The exercise: Retype all of the data exactly as given.

Provided records:

● ● ●

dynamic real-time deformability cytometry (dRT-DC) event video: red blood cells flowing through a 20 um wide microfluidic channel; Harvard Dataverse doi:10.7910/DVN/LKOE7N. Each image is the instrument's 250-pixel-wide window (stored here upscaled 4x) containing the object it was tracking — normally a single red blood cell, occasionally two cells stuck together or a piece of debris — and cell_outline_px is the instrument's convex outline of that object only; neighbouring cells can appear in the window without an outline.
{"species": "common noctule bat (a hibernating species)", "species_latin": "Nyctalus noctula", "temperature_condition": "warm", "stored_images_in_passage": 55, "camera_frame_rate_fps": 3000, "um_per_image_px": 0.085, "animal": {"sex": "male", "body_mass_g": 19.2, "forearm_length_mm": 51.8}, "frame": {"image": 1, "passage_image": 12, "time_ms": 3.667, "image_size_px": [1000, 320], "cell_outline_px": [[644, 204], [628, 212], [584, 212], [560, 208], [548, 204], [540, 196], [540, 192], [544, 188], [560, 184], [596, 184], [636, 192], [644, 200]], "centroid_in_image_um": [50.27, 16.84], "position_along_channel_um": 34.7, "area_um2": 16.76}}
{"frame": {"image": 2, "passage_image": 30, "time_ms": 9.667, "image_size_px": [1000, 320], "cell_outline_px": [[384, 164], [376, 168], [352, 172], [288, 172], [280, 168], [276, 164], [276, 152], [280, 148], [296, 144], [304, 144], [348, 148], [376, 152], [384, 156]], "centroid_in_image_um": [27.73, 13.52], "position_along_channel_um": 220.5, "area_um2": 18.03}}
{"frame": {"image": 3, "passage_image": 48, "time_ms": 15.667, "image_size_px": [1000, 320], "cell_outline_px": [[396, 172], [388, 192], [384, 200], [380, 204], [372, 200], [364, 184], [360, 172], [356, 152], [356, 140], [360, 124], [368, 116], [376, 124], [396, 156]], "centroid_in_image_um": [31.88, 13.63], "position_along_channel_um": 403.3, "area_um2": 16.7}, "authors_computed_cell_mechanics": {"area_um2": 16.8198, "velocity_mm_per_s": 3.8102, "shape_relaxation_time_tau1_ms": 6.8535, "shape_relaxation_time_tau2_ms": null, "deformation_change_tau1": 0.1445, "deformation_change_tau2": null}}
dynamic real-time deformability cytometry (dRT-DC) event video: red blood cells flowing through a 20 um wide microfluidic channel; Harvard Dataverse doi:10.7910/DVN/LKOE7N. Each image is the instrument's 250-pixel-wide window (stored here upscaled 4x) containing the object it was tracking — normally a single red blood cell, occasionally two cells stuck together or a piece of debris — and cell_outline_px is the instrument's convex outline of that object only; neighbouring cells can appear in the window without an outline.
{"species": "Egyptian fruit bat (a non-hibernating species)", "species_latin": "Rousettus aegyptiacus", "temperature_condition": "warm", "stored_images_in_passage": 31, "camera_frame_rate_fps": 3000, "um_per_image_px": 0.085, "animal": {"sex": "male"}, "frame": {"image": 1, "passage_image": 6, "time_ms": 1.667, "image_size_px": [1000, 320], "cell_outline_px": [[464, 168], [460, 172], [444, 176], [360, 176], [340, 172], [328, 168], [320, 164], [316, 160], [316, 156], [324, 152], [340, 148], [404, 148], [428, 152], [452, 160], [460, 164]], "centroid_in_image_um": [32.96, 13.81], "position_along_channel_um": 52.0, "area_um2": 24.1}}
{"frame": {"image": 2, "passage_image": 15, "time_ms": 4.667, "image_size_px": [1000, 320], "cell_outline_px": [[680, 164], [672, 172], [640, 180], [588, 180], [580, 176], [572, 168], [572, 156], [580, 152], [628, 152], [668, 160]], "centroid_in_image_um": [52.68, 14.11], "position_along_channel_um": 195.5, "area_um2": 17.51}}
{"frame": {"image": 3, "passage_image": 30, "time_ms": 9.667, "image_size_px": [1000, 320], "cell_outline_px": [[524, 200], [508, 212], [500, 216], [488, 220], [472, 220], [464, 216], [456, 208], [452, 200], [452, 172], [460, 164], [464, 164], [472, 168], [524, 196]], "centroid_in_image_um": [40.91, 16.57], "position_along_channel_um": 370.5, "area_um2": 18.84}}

● ● ●

Answer to this exercise:
dynamic real-time deformability cytometry (dRT-DC) event video: red blood cells flowing through a 20 um wide microfluidic channel; Harvard Dataverse doi:10.7910/DVN/LKOE7N. Each image is the instrument's 250-pixel-wide window (stored here upscaled 4x) containing the object it was tracking — normally a single red blood cell, occasionally two cells stuck together or a piece of debris — and cell_outline_px is the instrument's convex outline of that object only; neighbouring cells can appear in the window without an outline.
{"species": "common noctule bat (a hibernating species)", "species_latin": "Nyctalus noctula", "temperature_condition": "warm", "stored_images_in_passage": 55, "camera_frame_rate_fps": 3000, "um_per_image_px": 0.085, "animal": {"sex": "male", "body_mass_g": 19.2, "forearm_length_mm": 51.8}, "frame": {"image": 1, "passage_image": 12, "time_ms": 3.667, "image_size_px": [1000, 320], "cell_outline_px": [[644, 204], [628, 212], [584, 212], [560, 208], [548, 204], [540, 196], [540, 192], [544, 188], [560, 184], [596, 184], [636, 192], [644, 200]], "centroid_in_image_um": [50.27, 16.84], "position_along_channel_um": 34.7, "area_um2": 16.76}}
{"frame": {"image": 2, "passage_image": 30, "time_ms": 9.667, "image_size_px": [1000, 320], "cell_outline_px": [[384, 164], [376, 168], [352, 172], [288, 172], [280, 168], [276, 164], [276, 152], [280, 148], [296, 144], [304, 144], [348, 148], [376, 152], [384, 156]], "centroid_in_image_um": [27.73, 13.52], "position_along_channel_um": 220.5, "area_um2": 18.03}}
{"frame": {"image": 3, "passage_image": 48, "time_ms": 15.667, "image_size_px": [1000, 320], "cell_outline_px": [[396, 172], [388, 192], [384, 200], [380, 204], [372, 200], [364, 184], [360, 172], [356, 152], [356, 140], [360, 124], [368, 116], [376, 124], [396, 156]], "centroid_in_image_um": [31.88, 13.63], "position_along_channel_um": 403.3, "area_um2": 16.7}, "authors_computed_cell_mechanics": {"area_um2": 16.8198, "velocity_mm_per_s": 3.8102, "shape_relaxation_time_tau1_ms": 6.8535, "shape_relaxation_time_tau2_ms": null, "deformation_change_tau1": 0.1445, "deformation_change_tau2": null}}
dynamic real-time deformability cytometry (dRT-DC) event video: red blood cells flowing through a 20 um wide microfluidic channel; Harvard Dataverse doi:10.7910/DVN/LKOE7N. Each image is the instrument's 250-pixel-wide window (stored here upscaled 4x) containing the object it was tracking — normally a single red blood cell, occasionally two cells stuck together or a piece of debris — and cell_outline_px is the instrument's convex outline of that object only; neighbouring cells can appear in the window without an outline.
{"species": "Egyptian fruit bat (a non-hibernating species)", "species_latin": "Rousettus aegyptiacus", "temperature_condition": "warm", "stored_images_in_passage": 31, "camera_frame_rate_fps": 3000, "um_per_image_px": 0.085, "animal": {"sex": "male"}, "frame": {"image": 1, "passage_image": 6, "time_ms": 1.667, "image_size_px": [1000, 320], "cell_outline_px": [[464, 168], [460, 172], [444, 176], [360, 176], [340, 172], [328, 168], [320, 164], [316, 160], [316, 156], [324, 152], [340, 148], [404, 148], [428, 152], [452, 160], [460, 164]], "centroid_in_image_um": [32.96, 13.81], "position_along_channel_um": 52.0, "area_um2": 24.1}}
{"frame": {"image": 2, "passage_image": 15, "time_ms": 4.667, "image_size_px": [1000, 320], "cell_outline_px": [[680, 164], [672, 172], [640, 180], [588, 180], [580, 176], [572, 168], [572, 156], [580, 152], [628, 152], [668, 160]], "centroid_in_image_um": [52.68, 14.11], "position_along_channel_um": 195.5, "area_um2": 17.51}}
{"frame": {"image": 3, "passage_image": 30, "time_ms": 9.667, "image_size_px": [1000, 320], "cell_outline_px": [[524, 200], [508, 212], [500, 216], [488, 220], [472, 220], [464, 216], [456, 208], [452, 200], [452, 172], [460, 164], [464, 164], [472, 168], [524, 196]], "centroid_in_image_um": [40.91, 16.57], "position_along_channel_um": 370.5, "area_um2": 18.84}}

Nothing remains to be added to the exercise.